[Opening Material supplied section]
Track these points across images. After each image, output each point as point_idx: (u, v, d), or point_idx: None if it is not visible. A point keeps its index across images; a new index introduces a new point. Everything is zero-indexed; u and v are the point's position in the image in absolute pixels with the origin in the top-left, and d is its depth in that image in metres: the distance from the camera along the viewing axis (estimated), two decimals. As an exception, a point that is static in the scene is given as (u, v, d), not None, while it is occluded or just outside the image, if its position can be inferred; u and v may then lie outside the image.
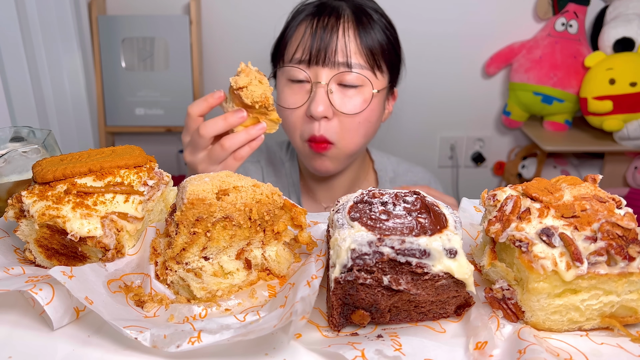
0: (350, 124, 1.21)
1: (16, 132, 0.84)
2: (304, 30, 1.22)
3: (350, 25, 1.20)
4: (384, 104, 1.30)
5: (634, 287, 0.59)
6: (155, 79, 2.15)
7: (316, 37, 1.20)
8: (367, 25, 1.22)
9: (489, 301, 0.63)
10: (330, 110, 1.19)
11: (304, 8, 1.28)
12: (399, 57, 1.32)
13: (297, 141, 1.28)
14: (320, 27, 1.20)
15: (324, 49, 1.19)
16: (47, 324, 0.59)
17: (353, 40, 1.20)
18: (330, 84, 1.19)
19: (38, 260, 0.69)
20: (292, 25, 1.27)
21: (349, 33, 1.20)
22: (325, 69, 1.19)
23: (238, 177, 0.66)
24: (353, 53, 1.19)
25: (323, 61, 1.19)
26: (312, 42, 1.20)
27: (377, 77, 1.23)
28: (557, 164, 2.43)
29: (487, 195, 0.68)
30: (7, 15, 1.55)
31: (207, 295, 0.65)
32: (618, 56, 2.02)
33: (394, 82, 1.33)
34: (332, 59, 1.18)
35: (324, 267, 0.64)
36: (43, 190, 0.66)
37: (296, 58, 1.22)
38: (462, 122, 2.39)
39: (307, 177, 1.45)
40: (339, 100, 1.20)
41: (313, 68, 1.20)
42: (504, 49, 2.22)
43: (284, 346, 0.57)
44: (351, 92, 1.21)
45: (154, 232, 0.71)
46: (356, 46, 1.20)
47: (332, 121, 1.21)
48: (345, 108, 1.20)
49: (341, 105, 1.20)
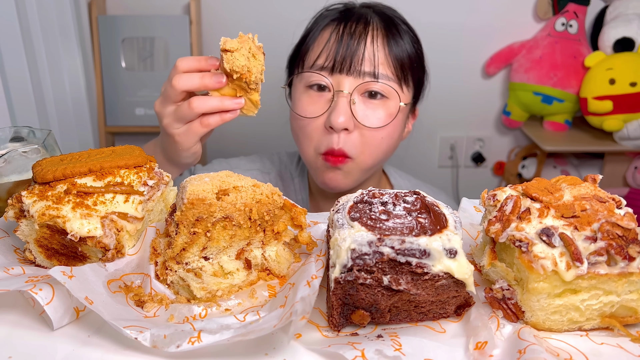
[Closing Material supplied section]
**Prompt**: Where the line with "5: (634, 287, 0.59)" appears, begin there and transcribe exactly through the last line of the data, leaving all pictures aside.

**Exercise result**:
5: (634, 287, 0.59)
6: (155, 79, 2.15)
7: (316, 37, 1.20)
8: (367, 25, 1.22)
9: (489, 301, 0.63)
10: (330, 110, 1.19)
11: (304, 8, 1.28)
12: (399, 57, 1.32)
13: (297, 141, 1.28)
14: (320, 27, 1.20)
15: (324, 49, 1.19)
16: (47, 324, 0.59)
17: (353, 40, 1.20)
18: (330, 84, 1.19)
19: (38, 260, 0.69)
20: (292, 25, 1.27)
21: (349, 33, 1.20)
22: (325, 69, 1.19)
23: (238, 177, 0.66)
24: (353, 53, 1.19)
25: (323, 61, 1.19)
26: (312, 42, 1.20)
27: (377, 77, 1.23)
28: (557, 164, 2.43)
29: (487, 195, 0.68)
30: (7, 15, 1.55)
31: (207, 295, 0.65)
32: (618, 56, 2.02)
33: (394, 82, 1.33)
34: (332, 59, 1.18)
35: (324, 267, 0.64)
36: (43, 190, 0.66)
37: (296, 58, 1.22)
38: (462, 122, 2.39)
39: (307, 177, 1.45)
40: (339, 100, 1.20)
41: (313, 68, 1.20)
42: (504, 49, 2.22)
43: (284, 346, 0.57)
44: (351, 92, 1.21)
45: (154, 232, 0.71)
46: (356, 46, 1.20)
47: (332, 121, 1.21)
48: (345, 108, 1.20)
49: (341, 105, 1.20)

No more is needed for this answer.